> [What you should do]
Go through each line of the records below and count those with the word "Köln"; give only the total.

Data extract section start

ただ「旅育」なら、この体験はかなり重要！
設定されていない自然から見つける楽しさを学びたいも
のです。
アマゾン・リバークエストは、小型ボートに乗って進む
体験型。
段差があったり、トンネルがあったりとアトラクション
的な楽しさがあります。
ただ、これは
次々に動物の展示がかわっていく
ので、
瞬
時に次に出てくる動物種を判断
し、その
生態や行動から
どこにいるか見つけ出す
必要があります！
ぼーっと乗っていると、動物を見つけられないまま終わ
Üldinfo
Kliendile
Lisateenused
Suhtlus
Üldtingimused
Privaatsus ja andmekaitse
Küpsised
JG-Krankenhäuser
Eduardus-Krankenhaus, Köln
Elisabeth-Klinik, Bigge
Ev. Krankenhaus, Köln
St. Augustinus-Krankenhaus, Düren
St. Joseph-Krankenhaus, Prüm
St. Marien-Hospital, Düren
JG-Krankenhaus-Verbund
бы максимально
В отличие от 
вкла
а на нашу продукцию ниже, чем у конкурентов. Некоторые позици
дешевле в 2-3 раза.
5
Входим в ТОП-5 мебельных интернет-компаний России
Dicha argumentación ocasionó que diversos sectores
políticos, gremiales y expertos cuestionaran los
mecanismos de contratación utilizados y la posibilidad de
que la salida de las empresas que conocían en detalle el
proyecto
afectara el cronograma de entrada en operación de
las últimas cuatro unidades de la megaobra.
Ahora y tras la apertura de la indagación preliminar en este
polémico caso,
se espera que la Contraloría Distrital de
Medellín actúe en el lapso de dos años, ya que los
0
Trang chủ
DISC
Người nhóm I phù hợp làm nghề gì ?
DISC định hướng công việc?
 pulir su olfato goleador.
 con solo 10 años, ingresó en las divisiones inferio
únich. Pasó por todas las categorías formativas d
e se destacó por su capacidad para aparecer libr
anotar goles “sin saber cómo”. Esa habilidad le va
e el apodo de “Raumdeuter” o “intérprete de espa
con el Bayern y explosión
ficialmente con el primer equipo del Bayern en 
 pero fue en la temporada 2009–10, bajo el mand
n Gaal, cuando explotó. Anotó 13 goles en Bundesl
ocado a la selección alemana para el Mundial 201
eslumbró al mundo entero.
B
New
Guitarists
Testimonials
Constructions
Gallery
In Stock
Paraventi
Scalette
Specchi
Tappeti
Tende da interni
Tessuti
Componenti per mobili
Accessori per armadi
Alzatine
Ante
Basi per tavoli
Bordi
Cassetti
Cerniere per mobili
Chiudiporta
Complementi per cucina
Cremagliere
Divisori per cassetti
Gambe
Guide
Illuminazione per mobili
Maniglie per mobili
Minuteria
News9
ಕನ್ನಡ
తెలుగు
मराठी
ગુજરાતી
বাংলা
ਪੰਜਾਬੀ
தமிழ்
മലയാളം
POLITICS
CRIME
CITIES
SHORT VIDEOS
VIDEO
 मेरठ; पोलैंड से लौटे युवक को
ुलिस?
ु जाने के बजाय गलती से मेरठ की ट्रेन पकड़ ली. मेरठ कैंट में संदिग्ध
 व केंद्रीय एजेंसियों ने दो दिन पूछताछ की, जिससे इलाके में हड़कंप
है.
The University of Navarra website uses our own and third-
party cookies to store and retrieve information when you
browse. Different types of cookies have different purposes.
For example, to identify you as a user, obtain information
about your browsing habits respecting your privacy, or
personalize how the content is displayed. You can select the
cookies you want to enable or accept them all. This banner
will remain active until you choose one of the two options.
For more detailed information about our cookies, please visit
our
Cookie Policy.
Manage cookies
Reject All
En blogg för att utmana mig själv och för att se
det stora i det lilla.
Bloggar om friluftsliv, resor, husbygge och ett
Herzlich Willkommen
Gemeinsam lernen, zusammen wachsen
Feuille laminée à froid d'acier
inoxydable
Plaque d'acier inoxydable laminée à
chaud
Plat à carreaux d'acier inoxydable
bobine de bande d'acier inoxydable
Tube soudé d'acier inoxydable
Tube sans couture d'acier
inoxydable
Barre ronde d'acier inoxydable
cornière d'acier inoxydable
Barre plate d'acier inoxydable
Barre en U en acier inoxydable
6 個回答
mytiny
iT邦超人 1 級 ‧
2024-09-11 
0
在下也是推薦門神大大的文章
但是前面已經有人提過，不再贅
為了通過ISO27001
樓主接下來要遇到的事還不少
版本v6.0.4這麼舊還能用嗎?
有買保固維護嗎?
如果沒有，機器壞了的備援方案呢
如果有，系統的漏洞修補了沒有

Data extract section end

> [Answer box]
2